(Page images with their extracted text)

--*--

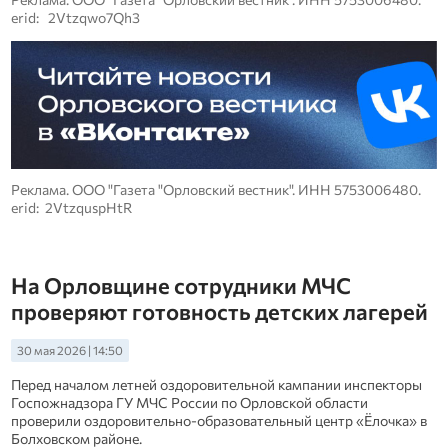
erid: 2Vtzqwo7Qh3
Реклама. ООО "Газета "Орловский вестник". ИНН 5753006480.
erid: 2VtzquspHtR
На Орловщине сотрудники МЧС
проверяют готовность детских лагерей
30 мая 2026 | 14:50
Перед началом летней оздоровительной кампании инспекторы
Госпожнадзора ГУ МЧС России по Орловской области
проверили оздоровительно‑образовательный центр «Ёлочка» в
Болховском районе.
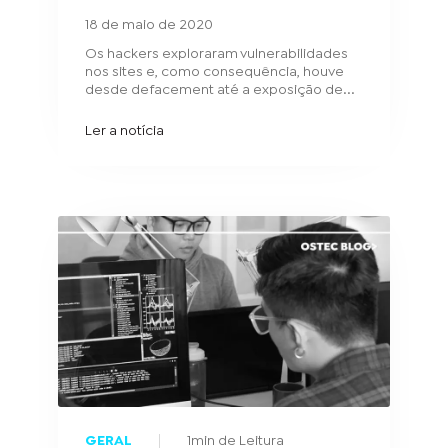
18 de maio de 2020
Os hackers exploraram vulnerabilidades
nos sites e, como consequência, houve
desde defacement até a exposição de...
Ler a notícia
GERAL
1min de Leitura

--*--

PROBLEM TO SOLVE:
Write out the text lines of all the records above exactly, omitting the pictures.

EXERCISE OUTPUT:
erid: 2Vtzqwo7Qh3
Реклама. ООО "Газета "Орловский вестник". ИНН 5753006480.
erid: 2VtzquspHtR
На Орловщине сотрудники МЧС
проверяют готовность детских лагерей
30 мая 2026 | 14:50
Перед началом летней оздоровительной кампании инспекторы
Госпожнадзора ГУ МЧС России по Орловской области
проверили оздоровительно‑образовательный центр «Ёлочка» в
Болховском районе.
18 de maio de 2020
Os hackers exploraram vulnerabilidades
nos sites e, como consequência, houve
desde defacement até a exposição de...
Ler a notícia
GERAL
1min de Leitura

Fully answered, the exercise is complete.